Your objective —
Reproduce each record below exactly as written.

Stored data entries:
◆ ◆ ◆ ◆ ◆
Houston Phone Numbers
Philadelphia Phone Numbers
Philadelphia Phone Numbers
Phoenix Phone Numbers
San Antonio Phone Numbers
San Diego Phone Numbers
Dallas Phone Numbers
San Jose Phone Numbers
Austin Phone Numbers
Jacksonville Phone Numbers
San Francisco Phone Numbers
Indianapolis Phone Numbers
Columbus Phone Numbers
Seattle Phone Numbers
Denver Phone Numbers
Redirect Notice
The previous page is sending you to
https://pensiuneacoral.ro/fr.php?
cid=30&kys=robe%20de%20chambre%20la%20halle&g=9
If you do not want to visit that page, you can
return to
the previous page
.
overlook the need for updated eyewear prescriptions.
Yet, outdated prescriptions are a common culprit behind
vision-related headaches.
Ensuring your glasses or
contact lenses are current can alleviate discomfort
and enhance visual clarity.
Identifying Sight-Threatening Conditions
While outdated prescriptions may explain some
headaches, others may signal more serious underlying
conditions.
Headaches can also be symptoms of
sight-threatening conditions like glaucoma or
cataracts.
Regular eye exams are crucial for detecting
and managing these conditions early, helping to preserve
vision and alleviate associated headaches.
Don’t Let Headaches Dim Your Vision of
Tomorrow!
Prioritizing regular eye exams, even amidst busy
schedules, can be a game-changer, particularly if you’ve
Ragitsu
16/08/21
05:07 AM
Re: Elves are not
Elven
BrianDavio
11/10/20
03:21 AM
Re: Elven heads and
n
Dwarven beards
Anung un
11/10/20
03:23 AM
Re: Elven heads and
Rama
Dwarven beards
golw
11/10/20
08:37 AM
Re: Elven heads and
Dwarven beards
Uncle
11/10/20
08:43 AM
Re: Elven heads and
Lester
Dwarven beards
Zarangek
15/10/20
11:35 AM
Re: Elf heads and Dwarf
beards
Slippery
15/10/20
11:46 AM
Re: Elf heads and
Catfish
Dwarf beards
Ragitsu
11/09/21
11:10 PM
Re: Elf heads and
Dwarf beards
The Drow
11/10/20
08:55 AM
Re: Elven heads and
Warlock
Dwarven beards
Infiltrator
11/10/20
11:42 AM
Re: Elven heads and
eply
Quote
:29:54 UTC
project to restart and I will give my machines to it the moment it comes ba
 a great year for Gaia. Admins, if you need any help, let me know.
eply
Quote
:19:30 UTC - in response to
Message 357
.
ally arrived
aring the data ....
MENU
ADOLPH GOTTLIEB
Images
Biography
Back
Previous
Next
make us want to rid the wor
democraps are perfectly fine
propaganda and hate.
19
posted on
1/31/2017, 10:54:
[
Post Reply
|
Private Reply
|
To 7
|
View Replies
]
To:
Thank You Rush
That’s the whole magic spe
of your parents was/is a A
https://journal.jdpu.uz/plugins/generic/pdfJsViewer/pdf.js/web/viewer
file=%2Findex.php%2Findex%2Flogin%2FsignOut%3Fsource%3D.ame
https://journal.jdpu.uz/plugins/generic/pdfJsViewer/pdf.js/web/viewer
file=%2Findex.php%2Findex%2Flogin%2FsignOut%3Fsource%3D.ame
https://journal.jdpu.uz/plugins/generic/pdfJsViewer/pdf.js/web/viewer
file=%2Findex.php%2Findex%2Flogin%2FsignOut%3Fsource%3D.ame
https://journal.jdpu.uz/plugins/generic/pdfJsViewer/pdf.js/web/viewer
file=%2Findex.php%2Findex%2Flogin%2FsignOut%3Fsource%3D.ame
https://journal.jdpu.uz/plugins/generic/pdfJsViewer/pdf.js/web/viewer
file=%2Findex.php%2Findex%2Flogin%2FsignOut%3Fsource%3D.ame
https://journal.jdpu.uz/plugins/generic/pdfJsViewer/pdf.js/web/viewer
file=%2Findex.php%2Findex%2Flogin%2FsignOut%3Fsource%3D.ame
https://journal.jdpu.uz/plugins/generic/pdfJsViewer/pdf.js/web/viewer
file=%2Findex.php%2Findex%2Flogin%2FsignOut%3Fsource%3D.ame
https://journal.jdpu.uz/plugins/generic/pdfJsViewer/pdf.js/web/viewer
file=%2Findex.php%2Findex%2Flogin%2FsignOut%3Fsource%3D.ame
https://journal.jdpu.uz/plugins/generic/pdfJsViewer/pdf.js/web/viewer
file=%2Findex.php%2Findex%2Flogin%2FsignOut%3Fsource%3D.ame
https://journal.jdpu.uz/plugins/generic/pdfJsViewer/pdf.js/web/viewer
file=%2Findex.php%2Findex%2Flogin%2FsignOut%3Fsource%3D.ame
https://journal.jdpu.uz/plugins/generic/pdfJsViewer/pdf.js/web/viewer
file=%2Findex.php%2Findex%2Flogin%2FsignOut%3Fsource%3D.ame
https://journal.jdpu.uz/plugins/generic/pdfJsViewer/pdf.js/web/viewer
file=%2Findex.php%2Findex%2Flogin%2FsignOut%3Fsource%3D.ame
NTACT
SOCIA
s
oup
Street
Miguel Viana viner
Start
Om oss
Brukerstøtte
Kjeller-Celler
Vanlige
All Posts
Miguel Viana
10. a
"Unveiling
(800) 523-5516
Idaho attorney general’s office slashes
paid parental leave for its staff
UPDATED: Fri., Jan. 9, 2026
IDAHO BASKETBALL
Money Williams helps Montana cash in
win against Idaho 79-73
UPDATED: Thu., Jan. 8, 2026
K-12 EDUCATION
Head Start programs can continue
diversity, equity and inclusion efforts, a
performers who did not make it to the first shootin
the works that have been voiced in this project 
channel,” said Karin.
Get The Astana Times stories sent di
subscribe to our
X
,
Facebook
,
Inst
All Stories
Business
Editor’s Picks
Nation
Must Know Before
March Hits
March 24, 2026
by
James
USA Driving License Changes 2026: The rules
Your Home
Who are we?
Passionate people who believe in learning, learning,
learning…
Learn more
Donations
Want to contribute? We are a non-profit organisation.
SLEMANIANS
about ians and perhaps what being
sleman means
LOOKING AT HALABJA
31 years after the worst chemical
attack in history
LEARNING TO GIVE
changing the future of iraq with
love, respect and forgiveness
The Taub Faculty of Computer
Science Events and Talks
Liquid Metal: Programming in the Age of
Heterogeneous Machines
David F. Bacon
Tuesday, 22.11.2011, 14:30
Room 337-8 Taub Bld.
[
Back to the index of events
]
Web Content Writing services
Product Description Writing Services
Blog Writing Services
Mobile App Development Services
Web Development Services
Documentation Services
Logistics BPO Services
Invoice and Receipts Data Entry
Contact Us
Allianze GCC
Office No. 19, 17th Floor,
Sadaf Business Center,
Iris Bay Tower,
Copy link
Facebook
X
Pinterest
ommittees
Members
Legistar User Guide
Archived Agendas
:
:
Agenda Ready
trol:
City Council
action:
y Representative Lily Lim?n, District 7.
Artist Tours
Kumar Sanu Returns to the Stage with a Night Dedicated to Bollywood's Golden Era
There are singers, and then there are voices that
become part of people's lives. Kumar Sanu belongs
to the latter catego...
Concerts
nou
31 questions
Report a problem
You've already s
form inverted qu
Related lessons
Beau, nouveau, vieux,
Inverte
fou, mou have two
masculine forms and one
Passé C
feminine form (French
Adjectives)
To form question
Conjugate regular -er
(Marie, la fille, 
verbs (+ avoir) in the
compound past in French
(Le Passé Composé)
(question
◆ ◆ ◆ ◆ ◆
The answer —
Houston Phone Numbers
Philadelphia Phone Numbers
Philadelphia Phone Numbers
Phoenix Phone Numbers
San Antonio Phone Numbers
San Diego Phone Numbers
Dallas Phone Numbers
San Jose Phone Numbers
Austin Phone Numbers
Jacksonville Phone Numbers
San Francisco Phone Numbers
Indianapolis Phone Numbers
Columbus Phone Numbers
Seattle Phone Numbers
Denver Phone Numbers
Redirect Notice
The previous page is sending you to
https://pensiuneacoral.ro/fr.php?
cid=30&kys=robe%20de%20chambre%20la%20halle&g=9
If you do not want to visit that page, you can
return to
the previous page
.
overlook the need for updated eyewear prescriptions.
Yet, outdated prescriptions are a common culprit behind
vision-related headaches.
Ensuring your glasses or
contact lenses are current can alleviate discomfort
and enhance visual clarity.
Identifying Sight-Threatening Conditions
While outdated prescriptions may explain some
headaches, others may signal more serious underlying
conditions.
Headaches can also be symptoms of
sight-threatening conditions like glaucoma or
cataracts.
Regular eye exams are crucial for detecting
and managing these conditions early, helping to preserve
vision and alleviate associated headaches.
Don’t Let Headaches Dim Your Vision of
Tomorrow!
Prioritizing regular eye exams, even amidst busy
schedules, can be a game-changer, particularly if you’ve
Ragitsu
16/08/21
05:07 AM
Re: Elves are not
Elven
BrianDavio
11/10/20
03:21 AM
Re: Elven heads and
n
Dwarven beards
Anung un
11/10/20
03:23 AM
Re: Elven heads and
Rama
Dwarven beards
golw
11/10/20
08:37 AM
Re: Elven heads and
Dwarven beards
Uncle
11/10/20
08:43 AM
Re: Elven heads and
Lester
Dwarven beards
Zarangek
15/10/20
11:35 AM
Re: Elf heads and Dwarf
beards
Slippery
15/10/20
11:46 AM
Re: Elf heads and
Catfish
Dwarf beards
Ragitsu
11/09/21
11:10 PM
Re: Elf heads and
Dwarf beards
The Drow
11/10/20
08:55 AM
Re: Elven heads and
Warlock
Dwarven beards
Infiltrator
11/10/20
11:42 AM
Re: Elven heads and
eply
Quote
:29:54 UTC
project to restart and I will give my machines to it the moment it comes ba
 a great year for Gaia. Admins, if you need any help, let me know.
eply
Quote
:19:30 UTC - in response to
Message 357
.
ally arrived
aring the data ....
MENU
ADOLPH GOTTLIEB
Images
Biography
Back
Previous
Next
make us want to rid the wor
democraps are perfectly fine
propaganda and hate.
19
posted on
1/31/2017, 10:54:
[
Post Reply
|
Private Reply
|
To 7
|
View Replies
]
To:
Thank You Rush
That’s the whole magic spe
of your parents was/is a A
https://journal.jdpu.uz/plugins/generic/pdfJsViewer/pdf.js/web/viewer
file=%2Findex.php%2Findex%2Flogin%2FsignOut%3Fsource%3D.ame
https://journal.jdpu.uz/plugins/generic/pdfJsViewer/pdf.js/web/viewer
file=%2Findex.php%2Findex%2Flogin%2FsignOut%3Fsource%3D.ame
https://journal.jdpu.uz/plugins/generic/pdfJsViewer/pdf.js/web/viewer
file=%2Findex.php%2Findex%2Flogin%2FsignOut%3Fsource%3D.ame
https://journal.jdpu.uz/plugins/generic/pdfJsViewer/pdf.js/web/viewer
file=%2Findex.php%2Findex%2Flogin%2FsignOut%3Fsource%3D.ame
https://journal.jdpu.uz/plugins/generic/pdfJsViewer/pdf.js/web/viewer
file=%2Findex.php%2Findex%2Flogin%2FsignOut%3Fsource%3D.ame
https://journal.jdpu.uz/plugins/generic/pdfJsViewer/pdf.js/web/viewer
file=%2Findex.php%2Findex%2Flogin%2FsignOut%3Fsource%3D.ame
https://journal.jdpu.uz/plugins/generic/pdfJsViewer/pdf.js/web/viewer
file=%2Findex.php%2Findex%2Flogin%2FsignOut%3Fsource%3D.ame
https://journal.jdpu.uz/plugins/generic/pdfJsViewer/pdf.js/web/viewer
file=%2Findex.php%2Findex%2Flogin%2FsignOut%3Fsource%3D.ame
https://journal.jdpu.uz/plugins/generic/pdfJsViewer/pdf.js/web/viewer
file=%2Findex.php%2Findex%2Flogin%2FsignOut%3Fsource%3D.ame
https://journal.jdpu.uz/plugins/generic/pdfJsViewer/pdf.js/web/viewer
file=%2Findex.php%2Findex%2Flogin%2FsignOut%3Fsource%3D.ame
https://journal.jdpu.uz/plugins/generic/pdfJsViewer/pdf.js/web/viewer
file=%2Findex.php%2Findex%2Flogin%2FsignOut%3Fsource%3D.ame
https://journal.jdpu.uz/plugins/generic/pdfJsViewer/pdf.js/web/viewer
file=%2Findex.php%2Findex%2Flogin%2FsignOut%3Fsource%3D.ame
NTACT
SOCIA
s
oup
Street
Miguel Viana viner
Start
Om oss
Brukerstøtte
Kjeller-Celler
Vanlige
All Posts
Miguel Viana
10. a
"Unveiling
(800) 523-5516
Idaho attorney general’s office slashes
paid parental leave for its staff
UPDATED: Fri., Jan. 9, 2026
IDAHO BASKETBALL
Money Williams helps Montana cash in
win against Idaho 79-73
UPDATED: Thu., Jan. 8, 2026
K-12 EDUCATION
Head Start programs can continue
diversity, equity and inclusion efforts, a
performers who did not make it to the first shootin
the works that have been voiced in this project 
channel,” said Karin.
Get The Astana Times stories sent di
subscribe to our
X
,
Facebook
,
Inst
All Stories
Business
Editor’s Picks
Nation
Must Know Before
March Hits
March 24, 2026
by
James
USA Driving License Changes 2026: The rules
Your Home
Who are we?
Passionate people who believe in learning, learning,
learning…
Learn more
Donations
Want to contribute? We are a non-profit organisation.
SLEMANIANS
about ians and perhaps what being
sleman means
LOOKING AT HALABJA
31 years after the worst chemical
attack in history
LEARNING TO GIVE
changing the future of iraq with
love, respect and forgiveness
The Taub Faculty of Computer
Science Events and Talks
Liquid Metal: Programming in the Age of
Heterogeneous Machines
David F. Bacon
Tuesday, 22.11.2011, 14:30
Room 337-8 Taub Bld.
[
Back to the index of events
]
Web Content Writing services
Product Description Writing Services
Blog Writing Services
Mobile App Development Services
Web Development Services
Documentation Services
Logistics BPO Services
Invoice and Receipts Data Entry
Contact Us
Allianze GCC
Office No. 19, 17th Floor,
Sadaf Business Center,
Iris Bay Tower,
Copy link
Facebook
X
Pinterest
ommittees
Members
Legistar User Guide
Archived Agendas
:
:
Agenda Ready
trol:
City Council
action:
y Representative Lily Lim?n, District 7.
Artist Tours
Kumar Sanu Returns to the Stage with a Night Dedicated to Bollywood's Golden Era
There are singers, and then there are voices that
become part of people's lives. Kumar Sanu belongs
to the latter catego...
Concerts
nou
31 questions
Report a problem
You've already s
form inverted qu
Related lessons
Beau, nouveau, vieux,
Inverte
fou, mou have two
masculine forms and one
Passé C
feminine form (French
Adjectives)
To form question
Conjugate regular -er
(Marie, la fille, 
verbs (+ avoir) in the
compound past in French
(Le Passé Composé)
(question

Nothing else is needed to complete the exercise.